DATASET EXTRACT

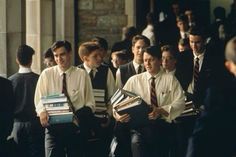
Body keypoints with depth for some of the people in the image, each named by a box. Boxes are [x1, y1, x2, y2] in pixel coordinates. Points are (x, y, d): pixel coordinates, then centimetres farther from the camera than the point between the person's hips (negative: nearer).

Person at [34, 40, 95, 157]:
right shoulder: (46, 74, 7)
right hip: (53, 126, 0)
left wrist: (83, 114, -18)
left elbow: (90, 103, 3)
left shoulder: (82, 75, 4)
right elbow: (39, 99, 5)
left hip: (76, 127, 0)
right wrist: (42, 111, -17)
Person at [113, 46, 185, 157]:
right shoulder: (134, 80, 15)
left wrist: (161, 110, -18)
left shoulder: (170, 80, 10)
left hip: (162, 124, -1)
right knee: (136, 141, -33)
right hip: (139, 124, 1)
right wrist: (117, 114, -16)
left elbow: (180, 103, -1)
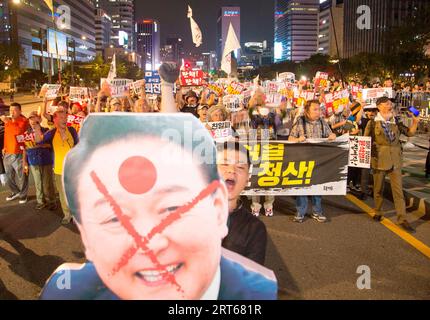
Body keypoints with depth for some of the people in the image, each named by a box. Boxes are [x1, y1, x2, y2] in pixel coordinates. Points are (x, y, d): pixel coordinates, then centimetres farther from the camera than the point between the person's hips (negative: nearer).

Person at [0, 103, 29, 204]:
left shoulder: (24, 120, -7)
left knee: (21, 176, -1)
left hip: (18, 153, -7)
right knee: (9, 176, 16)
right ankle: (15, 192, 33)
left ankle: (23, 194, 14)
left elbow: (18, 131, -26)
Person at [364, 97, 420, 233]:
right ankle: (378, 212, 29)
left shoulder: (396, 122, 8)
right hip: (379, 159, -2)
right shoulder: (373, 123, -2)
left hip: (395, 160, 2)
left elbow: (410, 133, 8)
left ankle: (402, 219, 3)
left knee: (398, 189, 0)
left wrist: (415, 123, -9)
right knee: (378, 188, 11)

...

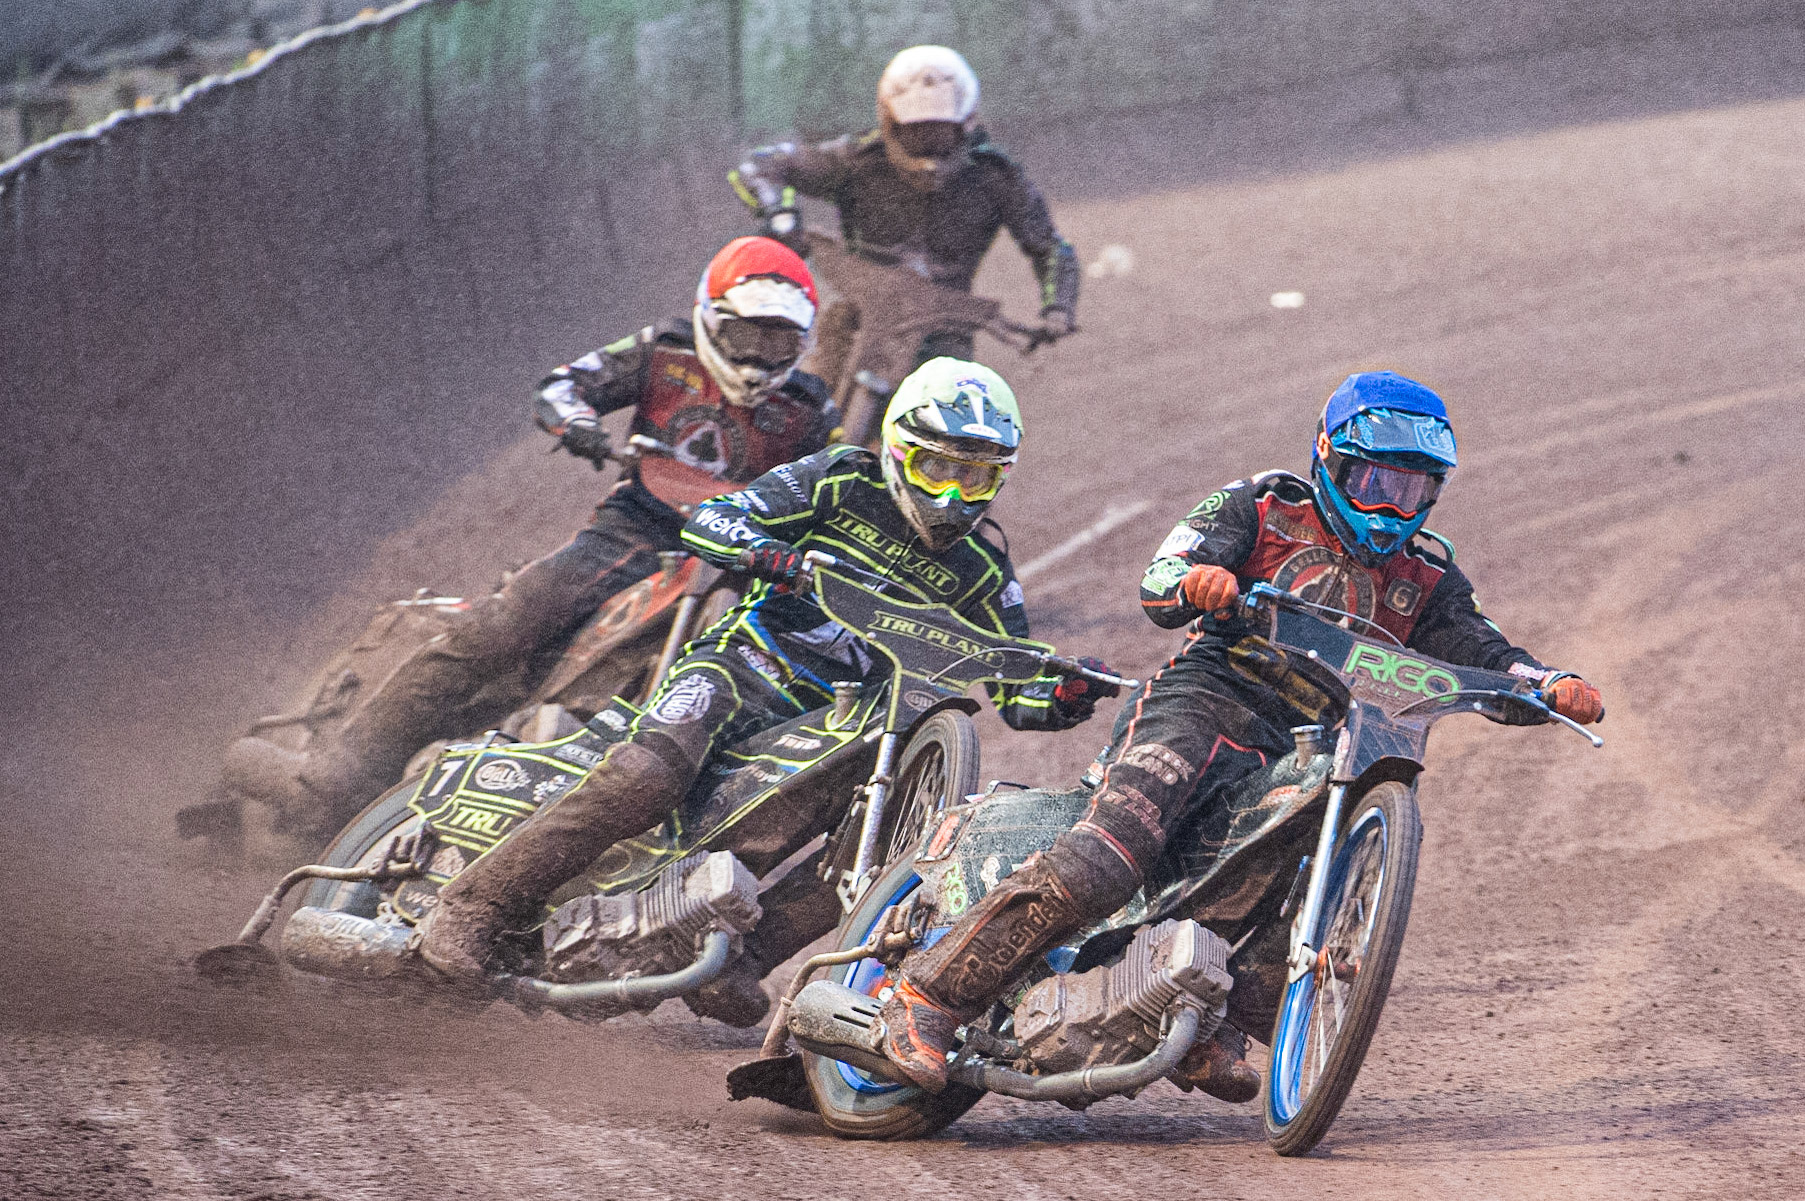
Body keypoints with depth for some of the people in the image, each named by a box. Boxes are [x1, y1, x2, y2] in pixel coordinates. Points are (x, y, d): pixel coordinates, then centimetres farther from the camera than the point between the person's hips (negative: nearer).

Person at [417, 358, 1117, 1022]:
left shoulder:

ASSIGNED TASK
For the data above, set down exactly the lines from the line with "right shoulder: (134, 80, 15)" to the line with "right knee: (378, 188, 11)", both included, leaving pictures out.

RESPONSE
right shoulder: (134, 80, 15)
left wrist: (161, 110, -18)
left shoulder: (170, 80, 10)
left hip: (162, 124, -1)
right knee: (136, 141, -33)
right hip: (139, 124, 1)
right wrist: (117, 114, -16)
left elbow: (180, 103, -1)
Body keypoints with depth for some of the people in the image, each named by a box. Boxes are [x1, y1, x2, y2] in pixel coordinates. Points are (x, y, d): pixel coordinates, then centimetres farther from the camera than the point between the person's hips (negative: nearer).

Person at [0, 103, 29, 204]:
left shoulder: (24, 120, -7)
left knee: (21, 176, -1)
left hip: (18, 153, -7)
right knee: (9, 176, 16)
right ankle: (15, 192, 33)
left ankle: (23, 194, 14)
left elbow: (18, 131, -26)
Person at [364, 97, 420, 233]:
right ankle: (378, 212, 29)
left shoulder: (396, 122, 8)
right hip: (379, 159, -2)
right shoulder: (373, 123, -2)
left hip: (395, 160, 2)
left elbow: (410, 133, 8)
left ankle: (402, 219, 3)
left knee: (398, 189, 0)
left wrist: (415, 123, -9)
right knee: (378, 188, 11)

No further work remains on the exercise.